• **WHAT YOU HAVE TO DO**:
The expected result is the full set of records, copied precisely, with images dropped.

** Opening ENTRIES PROVIDED block **

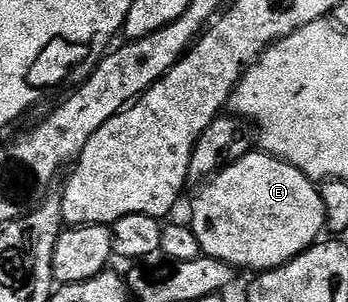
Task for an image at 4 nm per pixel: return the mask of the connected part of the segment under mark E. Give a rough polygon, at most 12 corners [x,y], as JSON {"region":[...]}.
{"region":[[275,155],[193,203],[208,258],[283,267],[326,230],[318,184]]}

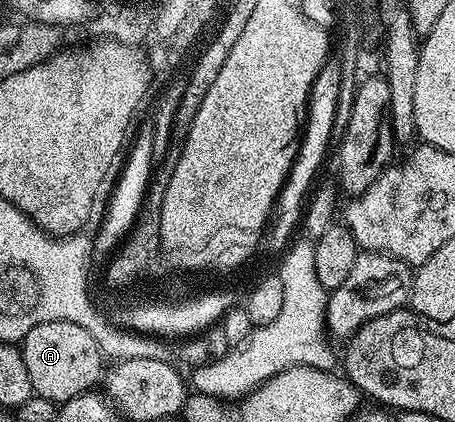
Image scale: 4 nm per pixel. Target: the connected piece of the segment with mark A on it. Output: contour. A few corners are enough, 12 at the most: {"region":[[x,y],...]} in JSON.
{"region":[[57,319],[23,336],[32,394],[56,403],[105,373],[85,327]]}

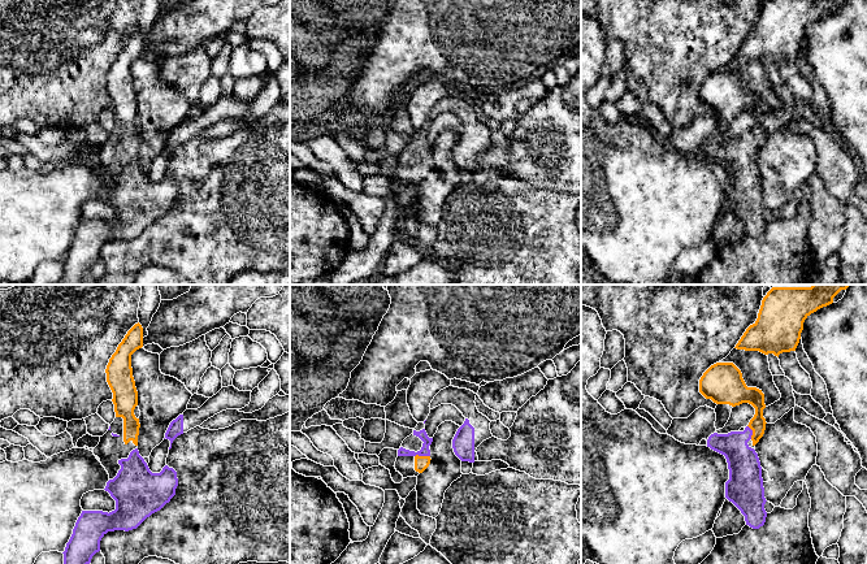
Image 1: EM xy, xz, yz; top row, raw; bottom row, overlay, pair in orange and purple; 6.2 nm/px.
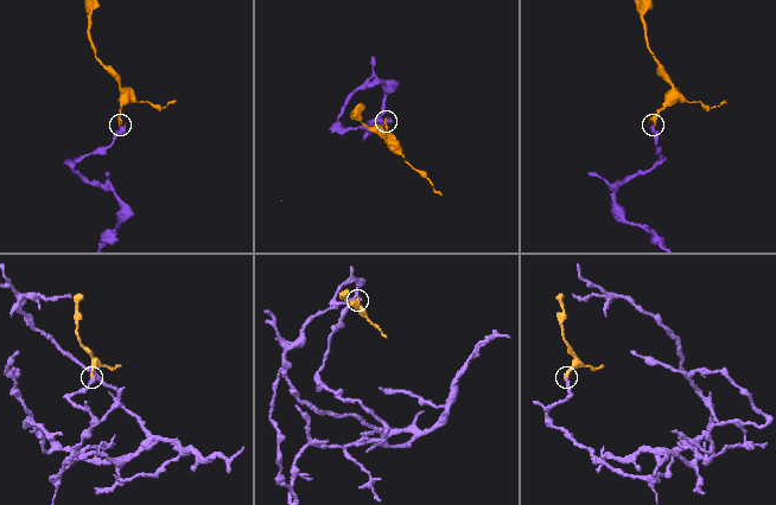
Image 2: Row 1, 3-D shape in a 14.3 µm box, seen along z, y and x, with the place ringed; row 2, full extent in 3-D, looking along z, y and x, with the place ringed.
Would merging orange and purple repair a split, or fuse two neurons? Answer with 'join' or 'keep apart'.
join

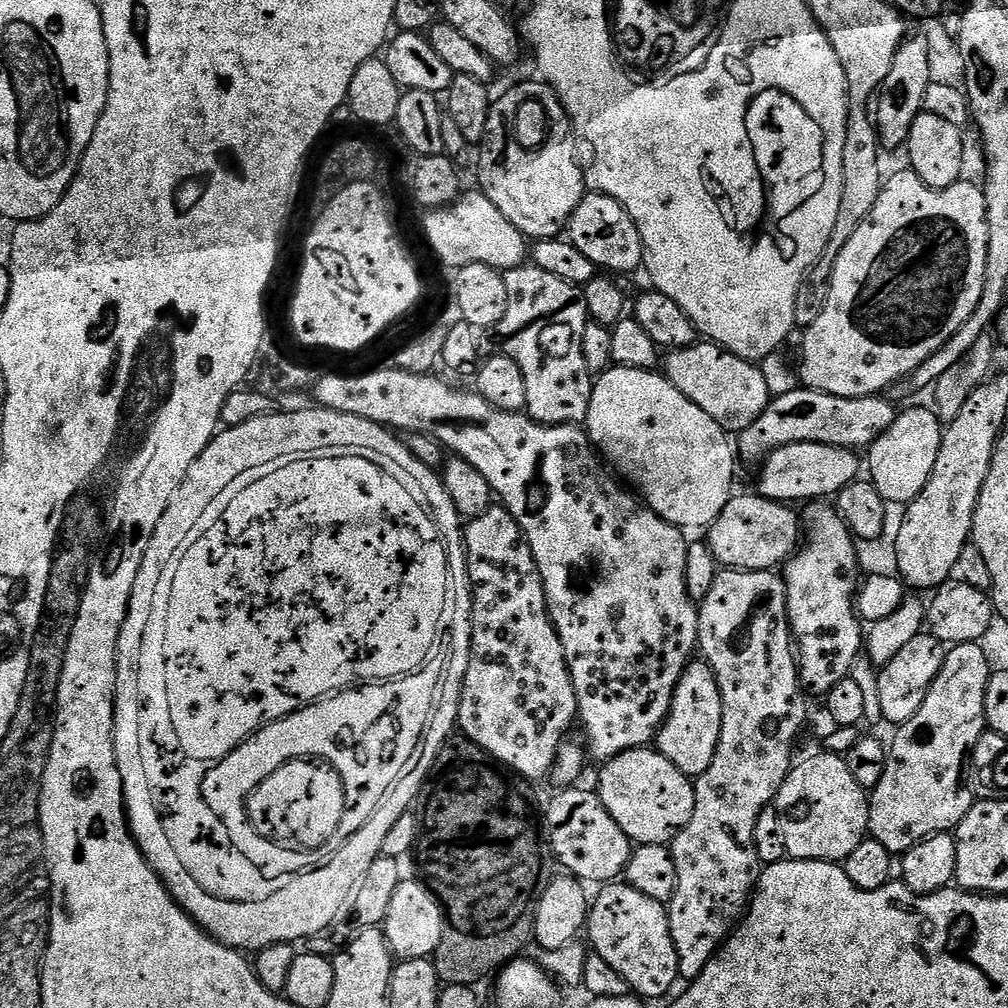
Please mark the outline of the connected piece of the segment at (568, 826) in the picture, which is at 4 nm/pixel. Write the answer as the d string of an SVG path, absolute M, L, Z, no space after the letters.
M568 786L552 800L548 808L548 824L546 820L546 840L550 851L565 873L589 885L603 886L616 882L624 875L634 845L628 835L610 818L606 806L602 806L599 795L595 791L587 792L581 786Z

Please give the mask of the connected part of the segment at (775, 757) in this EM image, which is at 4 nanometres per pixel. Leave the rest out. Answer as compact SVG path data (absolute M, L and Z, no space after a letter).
M736 568L717 571L714 578L714 587L710 590L710 594L706 594L704 600L699 601L698 611L700 613L698 618L698 630L700 631L698 648L703 659L712 667L712 673L718 682L718 690L722 698L722 730L718 734L718 750L714 754L714 762L710 762L710 766L706 766L702 775L695 777L694 814L687 826L672 839L670 845L674 866L678 866L678 890L674 890L674 898L666 907L668 921L670 922L670 934L674 938L674 946L678 950L680 980L684 982L691 982L700 977L702 970L706 970L706 966L716 957L725 940L740 925L741 920L747 913L748 905L752 903L752 894L756 891L756 883L760 881L762 871L758 850L754 846L754 826L758 826L758 814L762 814L762 810L775 801L778 790L782 790L782 782L786 782L788 771L794 763L792 751L796 748L796 739L799 738L800 731L803 730L804 723L808 720L807 698L809 699L800 683L800 665L798 653L794 647L792 623L788 620L788 591L784 585L783 575L777 574L775 571L740 572Z

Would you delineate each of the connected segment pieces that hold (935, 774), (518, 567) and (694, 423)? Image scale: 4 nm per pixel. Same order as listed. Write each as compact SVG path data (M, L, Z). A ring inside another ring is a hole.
M979 644L951 645L951 647L945 651L942 670L938 670L938 674L926 694L926 698L918 710L918 714L914 714L914 718L910 718L905 724L901 724L895 729L896 737L893 738L892 744L890 740L888 761L886 762L886 770L882 774L882 782L878 782L878 786L871 789L870 799L868 801L868 836L871 837L871 839L882 842L882 846L886 846L888 852L903 854L926 838L951 833L960 825L962 818L966 818L966 814L971 810L974 803L974 795L972 796L971 790L968 789L967 782L964 781L964 768L966 772L966 765L969 763L972 755L972 748L978 742L978 738L982 738L982 734L986 730L986 710L984 709L986 706L986 686L988 685L988 679L992 677L993 671L992 665L988 663L986 654L983 653Z
M493 506L486 510L478 518L468 520L463 529L464 547L468 558L468 573L472 579L472 653L470 662L467 664L466 678L464 679L464 689L462 690L462 702L460 703L460 718L458 728L467 739L472 740L483 751L488 752L499 760L505 768L512 769L519 776L523 776L529 782L540 780L551 773L556 755L566 742L568 731L578 720L576 711L576 695L574 694L574 682L566 662L566 654L562 650L562 642L556 633L556 627L552 624L552 619L548 613L548 603L546 602L546 590L542 586L542 574L538 570L538 562L534 562L534 554L530 546L524 540L524 532L518 526L518 522L508 513L508 509L503 506Z
M613 366L604 372L592 385L586 431L603 459L639 493L649 508L676 528L707 529L734 495L732 479L736 476L738 456L733 441L732 444L728 441L731 440L729 433L718 426L706 410L694 406L694 402L659 371L643 372L637 368Z

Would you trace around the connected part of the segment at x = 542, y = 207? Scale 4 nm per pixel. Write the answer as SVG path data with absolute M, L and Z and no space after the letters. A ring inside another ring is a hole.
M539 79L536 80L528 80L525 84L516 84L509 92L502 93L500 97L497 95L493 99L492 109L488 112L488 121L486 122L486 134L482 141L482 147L479 149L481 152L480 184L478 184L479 191L483 192L486 198L490 198L490 202L494 202L494 206L498 206L498 210L502 210L502 214L506 214L506 218L510 218L510 222L514 222L514 226L520 233L532 242L557 239L567 229L574 210L578 210L578 202L582 202L582 198L586 194L586 168L583 163L580 165L580 160L576 157L576 144L578 145L578 140L574 135L572 120L568 117L568 109L557 98L551 84L541 82Z

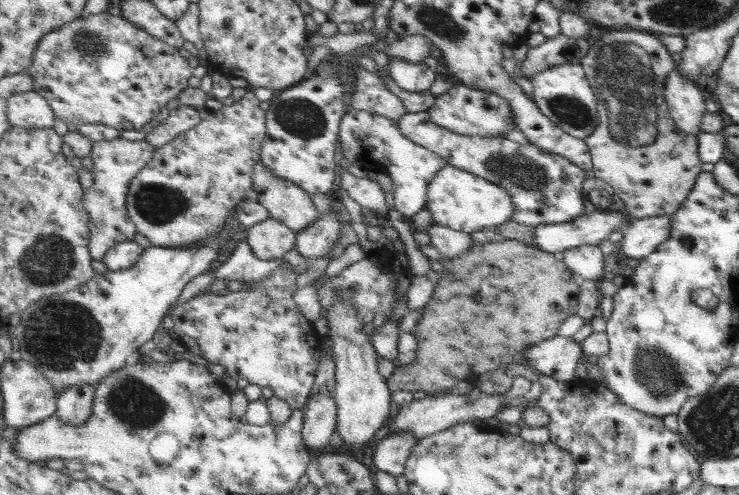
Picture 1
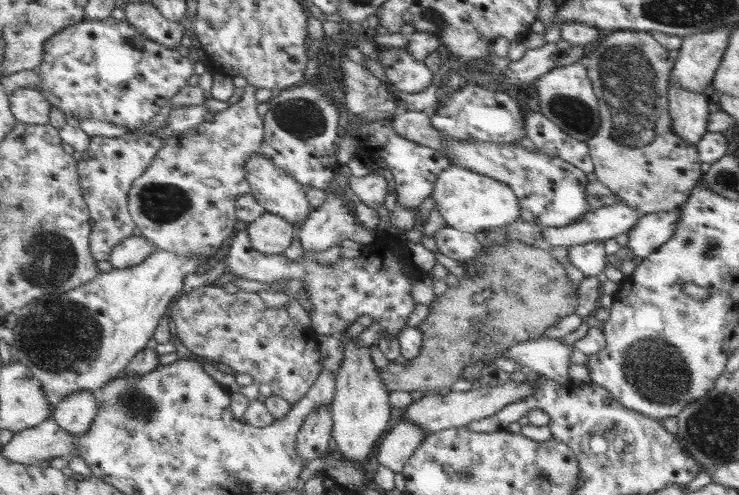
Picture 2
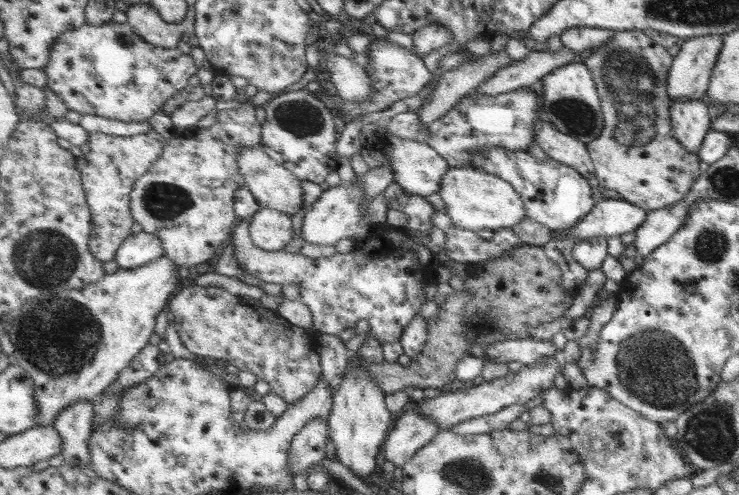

** Closing ENTRIES PROVIDED block **

• **ANSWER BELOW**:
Task for an image at 4 nm per pixel: return the mask of the connected part of the segment under mark E. Give a rough polygon, at most 12 corners [x,y], as JSON {"region":[...]}.
{"region":[[275,155],[193,203],[208,258],[283,267],[326,230],[318,184]]}

Image scale: 4 nm per pixel. Target: the connected piece of the segment with mark A on it. Output: contour. A few corners are enough, 12 at the most: {"region":[[x,y],...]} in JSON.
{"region":[[57,319],[23,336],[32,394],[56,403],[105,373],[85,327]]}

Image 1: EM xy, xz, yz; top row, raw; bottom row, overlay, pair in orange and purple; 6.2 nm/px.
Image 2: Row 1, 3-D shape in a 14.3 µm box, seen along z, y and x, with the place ringed; row 2, full extent in 3-D, looking along z, y and x, with the place ringed.
Would merging orange and purple repair a split, or fuse two neurons? Answer with 'join' or 'keep apart'.
join

Please mark the outline of the connected piece of the segment at (568, 826) in the picture, which is at 4 nm/pixel. Write the answer as the d string of an SVG path, absolute M, L, Z, no space after the letters.
M568 786L552 800L548 808L548 824L546 820L546 840L550 851L565 873L589 885L603 886L616 882L624 875L634 845L628 835L610 818L606 806L602 806L599 795L595 791L587 792L581 786Z

Please give the mask of the connected part of the segment at (775, 757) in this EM image, which is at 4 nanometres per pixel. Leave the rest out. Answer as compact SVG path data (absolute M, L and Z, no space after a letter).
M736 568L717 571L714 578L714 587L710 590L710 594L706 594L704 600L699 601L698 611L700 613L698 618L698 630L700 631L698 648L703 659L712 667L712 673L718 682L718 690L722 698L722 730L718 734L718 750L714 754L714 762L710 762L710 766L706 766L702 775L695 777L694 814L687 826L672 839L670 845L674 866L678 866L678 890L674 890L674 898L666 907L668 921L670 922L670 934L674 938L674 946L678 950L680 980L684 982L691 982L700 977L702 970L706 970L706 966L716 957L725 940L740 925L741 920L747 913L748 905L752 903L752 894L756 891L756 883L760 881L762 871L758 850L754 846L754 826L758 826L758 814L762 814L762 810L775 801L778 790L782 790L782 782L786 782L788 771L794 763L792 751L796 748L796 739L799 738L800 731L803 730L804 723L808 720L807 698L809 699L800 683L800 665L798 653L794 647L792 623L788 620L788 591L784 585L783 575L777 574L775 571L740 572Z

Would you delineate each of the connected segment pieces that hold (935, 774), (518, 567) and (694, 423)? Image scale: 4 nm per pixel. Same order as listed. Write each as compact SVG path data (M, L, Z). A ring inside another ring is a hole.
M979 644L951 645L951 647L945 651L942 670L938 670L938 674L926 694L926 698L918 710L918 714L914 714L914 718L910 718L905 724L901 724L895 729L896 737L893 738L892 744L890 740L888 761L886 762L886 770L882 774L882 782L878 782L878 786L871 789L870 799L868 801L868 836L871 837L871 839L882 842L882 846L886 846L888 852L903 854L926 838L951 833L960 825L962 818L966 818L966 814L971 810L974 803L974 795L972 796L971 790L968 789L967 782L964 781L964 768L966 772L966 765L969 763L972 755L972 748L978 742L978 738L982 738L982 734L986 730L986 710L984 709L986 706L986 686L988 685L988 679L992 677L993 671L992 665L988 663L986 654L983 653Z
M493 506L486 510L478 518L468 520L463 529L464 547L468 558L468 573L472 579L472 653L470 662L467 664L466 678L464 679L464 689L462 690L462 702L460 703L460 718L458 728L467 739L472 740L483 751L488 752L499 760L505 768L512 769L519 776L523 776L529 782L540 780L551 773L556 755L566 742L568 731L578 720L576 711L576 695L574 694L574 682L566 662L566 654L562 650L562 642L556 633L556 627L552 624L552 619L548 613L548 603L546 602L546 590L542 586L542 574L538 570L538 562L534 562L534 554L530 546L524 540L524 532L518 526L518 522L508 513L508 509L503 506Z
M613 366L604 372L592 385L586 431L603 459L639 493L649 508L676 528L707 529L734 495L732 479L736 476L738 456L733 441L732 444L728 441L731 440L729 433L718 426L706 410L694 406L694 402L659 371L643 372L637 368Z

Would you trace around the connected part of the segment at x = 542, y = 207? Scale 4 nm per pixel. Write the answer as SVG path data with absolute M, L and Z and no space after the letters. A ring inside another ring is a hole.
M539 79L536 80L528 80L525 84L516 84L509 92L502 93L500 97L497 95L493 99L492 109L488 112L488 121L486 122L486 134L482 141L482 147L479 149L481 152L480 184L478 184L479 191L483 192L486 198L490 198L490 202L494 202L494 206L498 206L498 210L502 210L502 214L506 214L506 218L510 218L510 222L514 222L514 226L520 233L532 242L557 239L567 229L574 210L578 210L578 202L582 202L582 198L586 194L586 168L583 163L580 165L580 160L576 157L576 144L578 145L578 140L574 135L572 120L568 117L568 109L557 98L551 84L541 82Z

Picture 1
Picture 2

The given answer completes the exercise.